*** Opening SOURCE PASSAGE ***

Saiki was sued earlier this year. The agency failed all 14 of the national standards for child safety and agency accountability. Most recently his employees were caught housing foster kids in state offices or hotels, because they claimed there was nowhere else for them to go.

"I have to be careful in talking about that issue, because we do have litigation involving that," said Saiki. "It is difficult, it's one of our top priorities. We're looking for solutions and we talk about it on a daily basis on the list of what we deal with every day."

Now, that list, includes a state audit which found DHS employees feel overworked, stressed and underpaid.

"It was actually our retiring auditor's decision who felt the most useful tool we could provide a new director at DHS is an evaluation about what staff feels like working in the agency," said Secretary of State Jeanne Atkins.

Using a work environment survey of all DHS employees, the state audit team conducted a 51 question survey back in April 2016, the results were released in October.

More than 4,500 employees responded, that's a 62 percent response rate. Those employees also submitted more than 1,800 written comments to help illustrate their concerns, according to the state.

"The auditors felt the response rate was consistent with the fact that there was honesty about the survey," said Atkins.

While that audit found employees are largely proud of the work the agency does, a significant number of workers reported feeling overworked, stressed, underpaid and under supported.  In all, state auditors found seven areas that need improvement.

"To have almost half say we don't have the resources to do the job we're being asked to do and to have a high level of concern about communication, this agency serves more than 1 million Oregonians every year, there's almost 8,000 employees in DHS, communication from leadership down to field workers, is really important," said Atkins.

When Saiki was handed that audit, he said it only validated things he's suspected. He believes a lot of what employees are feeling, hinges on the agency's diminishing budget.

"Budget and policy decisions over the years now means we have a staffing model for child welfare workers where at this point, we are staffed at about 83 percent of what we should be staffed at," said Saiki.

Despite all this, Saiki believes DHS made progress this year in regards to client safety. But, even he barely gives the agency a passing grade.

"You know I'm a pretty tough grader, so I would give us right now somewhere in the range of a 'C or C-' there's a lot of room for improvement," said Saiki. "I'd give us an 'A' for effort though."

Saiki adds all the blame can't fall on DHS.

"I've been telling staff that the public relies on us alone to deal with issues, but we need to engage our legislatures, health care providers and advocates, we all have to work together in our communities to deal with the issues facing us," said Saiki.

The Secretary of State's office says they plan to do a follow up with DHS employees in about a year to see if things have improved.

*** Closing SOURCE PASSAGE ***

Quote the DHS article word for word, starting at "Using a work" and ending at "that need improvement.".

*** Opening INFORMATION PROVIDED ***

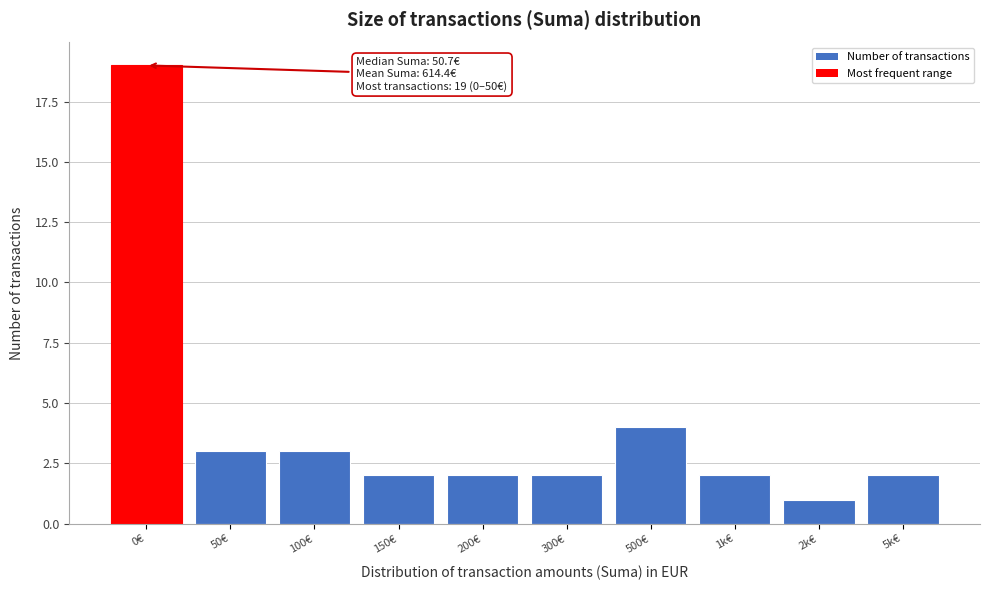

Reading left to right, what are all the values shown in this chart?

19	3	3	2	2	2	4	2	1	2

*** Closing INFORMATION PROVIDED ***

SOLUTION TO THE EXERCISE =>
Using a work environment survey of all DHS employees, the state audit team conducted a 51 question survey back in April 2016, the results were released in October.

More than 4,500 employees responded, that's a 62 percent response rate. Those employees also submitted more than 1,800 written comments to help illustrate their concerns, according to the state.

"The auditors felt the response rate was consistent with the fact that there was honesty about the survey," said Atkins.

While that audit found employees are largely proud of the work the agency does, a significant number of workers reported feeling overworked, stressed, underpaid and under supported.  In all, state auditors found seven areas that need improvement.